4
votes

Recently my company got some media coverage and therefore a lot of traffic has been coming onto our website. We are an online tutoring company at http://rayku.com, that let's students get on-demand help with tutors over an interactive HTML5 whiteboard. Tutors are notified through google talk, and both users are connected to the whiteboard once the tutor clicks a link in an automated message sent through google talk.

The problem that we're having is related to varnish when connecting to the whiteboard. Unfortunately, at random times, the tutor sometimes is not able to reach the whiteboard and is given the following error message:

http://grab.by/i65A

error connecting to server: 503 Service Unavailable

Error 503 Service Unavailable

Service Unavailable

Guru Meditation:

XID: 1564976246


Varnish cache server

After clearing my cookies, this problem is resolved (but not cache). Unfortunately, this problem is difficult to replicate, and I am a suspicion that it is related to Varnish's cache overloading and not taking on the proper parameters.

Could you please help me debug this issue? Many tutors have reported this problem, and many sessions are being dropped because of it :).

Much appreciated! Donny

2
What steps have you taken to identify the root cause of the issue?Mike Brant
It is difficult to find the root cause of this issue unfortunately - it's hard to replicate and comes randomly. We believe it's a caching issue through Varnish, and that cache isn't expiring quickly enough.Donny

2 Answers

0
votes

VARNISH 3.0.7: There are various reasons for this issue.

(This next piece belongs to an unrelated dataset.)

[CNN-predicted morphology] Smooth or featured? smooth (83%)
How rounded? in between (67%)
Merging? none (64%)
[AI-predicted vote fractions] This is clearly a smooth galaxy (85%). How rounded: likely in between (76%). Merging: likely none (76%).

I am currently looking into this on one of my servers and am finding that I have more than one issue. In my case the "first read error" had to do with a failure with slow pages (in getting images). The way I found it was to use the varnishlog command.

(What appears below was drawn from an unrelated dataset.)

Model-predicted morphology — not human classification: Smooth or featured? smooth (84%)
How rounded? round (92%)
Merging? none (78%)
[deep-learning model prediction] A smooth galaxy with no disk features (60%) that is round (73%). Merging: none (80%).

https://www.varnish-cache.org/docs/3.0/tutorial/troubleshooting.html

  varnishlog -d -c -m TxStatus:503

     24 SessionOpen  c 127.0.0.1 39370 :6081
     24 ReqStart     c 127.0.0.1 39370 657793361
     24 RxRequest    c GET
     24 RxURL        c /inventory/part/MYPAGE.HTML
     24 RxProtocol   c HTTP/1.1
     24 RxHeader     c User-Agent: Mozilla/5.0 (Windows NT 6.1)       AppleWebKit/537.36 (KHTML, like Gecko) Chrome/54.0.2840.71 Safari/537.36
     24 RxHeader     c Referer: https://MYWEBSITE.com/inventory/new?limit=100
     24 RxHeader     c Accept: image/gif, image/x-xbitmap, image/jpeg,       image/pjpeg, application/x-shockwave-flash, application/vnd.ms-excel, application/msword, application/xaml+xml, application/vnd.ms-xpsdocument, application/x-ms-xbap, application/x-ms-application, */*
     24 RxHeader     c Accept-Encoding: gzip, deflate
     24 RxHeader     c Accept-Language: en-US
     24 RxHeader     c Pragma: no-cache
     24 RxHeader     c Host: MYWEBSITE.com
     24 RxHeader     c Cookie: PHPSESSID=crp0881ji0qgfdqgtde10ovh72;             laravel_session=eyJpdiI6ImIrRVVGRFBWdHErdk85cU9oQThqemc9PSIsInZhbHVlIjoid0g2Zk56elVybUdlVkVQb0dCdzlVVVBhMWVmVlwvZnRPOFlEOVwvQjRWOW5ITUVyNUFCMGZyRUI5aDlGSVBoWWpsR0Z3NGxZK2NjQ2Z6Q01Lam5IWVdcL3c9PSIsIm1hYyI6ImZlZ
  ....   ....  ....

To me shows that it was failing on MYSITE.com fetching the URI above. In this case, this is expected as there is a problem with the page.

Varnish has some values to help mitigate this and other issues. The following to pay attention to are these:

  .connect_timeout = 1s; # Wait a maximum of 1s for backend connection (Apache, Nginx, etc...)
  .first_byte_timeout = 120s; # Wait a maximum of 120s for the first byte to come from your backend
  .between_bytes_timeout = 2s; # Wait a maximum of 2s between each bytes sent

If you see the "first byte error" in the log then it can be resolved with setting the first_byte_timeout (in many cases this works). Not in my case though but in the case above. What I am going to experiment with is the response timeout from the backend "connect_timeout". If you are getting unhealthy messages, then you would need to edit the .probe settings in your varnish config file. Another simple issue is that the ports are configured wrong or the profile file on /httpcheck or whatever is actually inaccessible (be sure to check that you can reach it with curl).

PS> I am responding to this thread because I noticed that it wasn't sufficiently answered, I hope my investigation helps someone at least a little.

More reading here: https://varnish-cache.org/tips/varnishlog/fetcherror.html

-2
votes

This seems to have been resolved thanks to the wonderful guys at Rackspace! It turns out that it was a cache issue, and by directing Varnish to only cache image, js, and css files, this has resolved my problem.